Excerpted passage START

More generally, it is interesting for me to see how many French people want to adopt parts of American culture I find least appealing. Pierre-Antoinee, a friend of mine from the foyer, talks about France doesn’t compensate their elites enough and needs to cut its social safety net.

What is most interesting about this perspective is the that Americanization is the thing to do because America is so universally defined as successful. People want to consume the American way of consumerism because the quantitative successes of the Consumer Republic.

Anyway, I’m excited to see what the trendy, intellectual “américanistes” who are pictured smoking on the back of the textbook I just bought have to say about all this.

Paris V: Une Exhibition

Today I went to a museum.

We saw Robert Frank and Sophie Ristelhueber exhibits. We started with Robert Frank. There were two Robert Frank expositions, one of his influential book, The Americans and the other of his time in Paris during the après guerre. I spent a good amount of time in The Americans room.


The exhibit consists of a series of photos Frank took during the 1950’s when he travelled around the US with his family.

Something struck me about the exhibition. It was as if Frank was showing us scenes and images you weren’t usually supposed to see. The photos look like they were taken hastily– they are often off-centered and blurry.

Excerpted passage END

Assignment —
Extend the passage about Paris and the Robert Frank exhibition, picking up after its final sentence. The lines that follow are drawn from a separate source.

Exercise data START

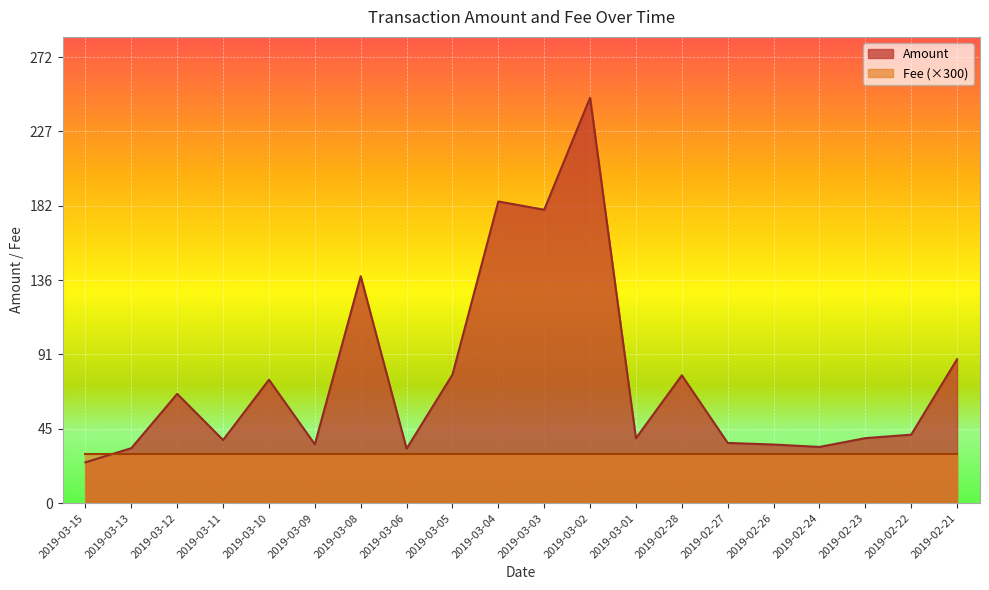

What is the value of the Fee point at the 9th from the left?

30.0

Exercise data END

Task response —
As I sat and pored of Kerouac’s introduction to the published version of these photographs, I was struck by how there is a certain artistic and aesthetic unity in both the writing of Kerouac and the Frank’s photographs. A disjointedness. A quickness. An oral element to both works.

Part of this artistic frame of mind really appeals to me. It’s raw, it’s real, it’s direct. And yet, there is something lacking in it. A polished perspective, perhaps? In my mind, these two and others like them were reacting against high art, against stuffiness. I like that, but you can’t totally disconnect from the wisdom of the cannon.

So I’m undecided and intrigued. When I’m done with my current book, I’m going to read On The Road.

Anyway, we went upstairs to look at the Ristelhueber exhibit and I was impressed with her formal abilities, but dissapointed by the overtly political nature of some her work. I’m generally moving towards not liking specific political messages in most artistic forms–written and oral media are the best in my mind for dealing with politics.

What I loved about Frank’s exposition was the way he transcended his form and medium. He moved beyond an explicit political message, beyond the quick, direct mode of him and the beat poets. He expressed something profound about character.


I’ll get back to you about whether or not I think Kerouac can do the same thing.

Paris IV: Les Manifestations

I knew yesterday was going to be an interesting day. Public transportation was largely going to be shut down, and massive protests were scheduled: France was doing la grève.

The eight largest union conglomerates had come together to organize a national strike in response to Sarkozy’s response to the financial crisis. For background, check out the New York Times writeup. The strikes were largely unsuccessful at shutting down Paris, but hundreds of thousands of people took to the streets.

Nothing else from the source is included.